*** Excerpt to read Section Begins ***
The other great thing about the 6502 of course is that there are only about 160 
instructions...

The way ADC was used on the 6502 was as follows.  If &70 and &71 are a
pair of memory locs containing a 16-bit word, and you want to add 135 to
them (for some weird reason), you'd use code like:

CLC    ; clear carry flag
LDA &70    ; Load low byte of word into A
ADC #135   ; Add 135+0 (because C=0)
STA &70    ; store. If ?&70+135 was > 255, carry will now be set
LDA &71    ; Load high byte of word
ADC #0     ; If C set because of carry from lo byte, this will add 1
             to the high byte, otherwise will just leave it!
STA &71    ; store back.
RTS        ; return

Of course the #135 and #0 could be replaced with some other 16-bit value,
e.g. to add the word at &70/&71 to the one at &72/&73, you could use:

CLC; LDA&70; ADC&72; STA&70; LDA&71; ADC&73; STA&71; RTS

That should give you some idea how ADC works.  SBC is a bit more odd
because it uses some bizarre idea called 'borrow' - I don't know why, but
you have to use the carry flag in reverse.  So, subtracting 135 back from
&70/&71 would be:

SEC    ; set carry flag ready for subtraction
LDA &70
SBC #135   ; subtract 135-(1-C), i.e. 135 (don't know why it was like this
             though!)
*** Excerpt to read Section Ends ***
*** Input data Section Begins ***
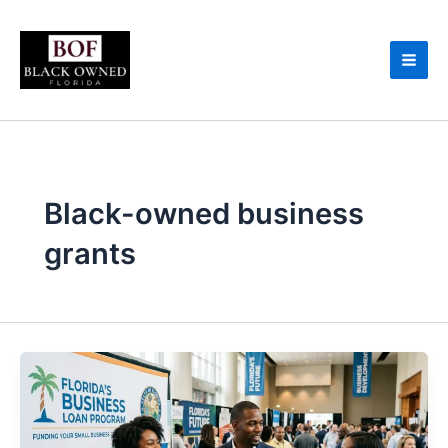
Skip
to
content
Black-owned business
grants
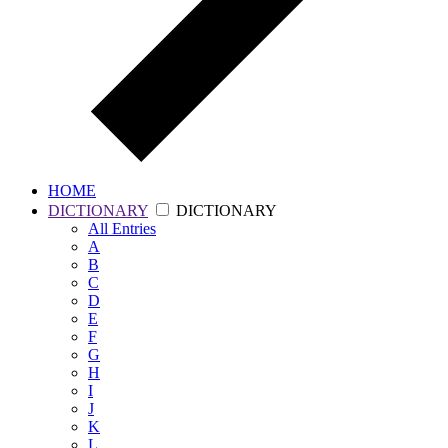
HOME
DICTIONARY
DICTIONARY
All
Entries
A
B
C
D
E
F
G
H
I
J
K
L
*** Input data Section Ends ***
*** Input data Section Begins ***
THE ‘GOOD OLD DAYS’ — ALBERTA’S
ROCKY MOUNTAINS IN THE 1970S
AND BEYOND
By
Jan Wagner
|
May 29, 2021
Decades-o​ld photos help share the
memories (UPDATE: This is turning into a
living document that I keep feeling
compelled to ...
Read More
*** Input data Section Ends ***
*Exercises to complete*:
• 1. According to the 6502 excerpt, about how many instructions does the 6502 have?
• 2. From the 6502 excerpt, extract the passage that begins with the words "The way ADC" and ends with "just leave it!".
These lines have nothing to do with the 6502 excerpt.

*Per-task outputs*:
• 1. About 160.

• 2.
The way ADC was used on the 6502 was as follows.  If &70 and &71 are a
pair of memory locs containing a 16-bit word, and you want to add 135 to
them (for some weird reason), you'd use code like:

CLC    ; clear carry flag
LDA &70    ; Load low byte of word into A
ADC #135   ; Add 135+0 (because C=0)
STA &70    ; store. If ?&70+135 was > 255, carry will now be set
LDA &71    ; Load high byte of word
ADC #0     ; If C set because of carry from lo byte, this will add 1
             to the high byte, otherwise will just leave it!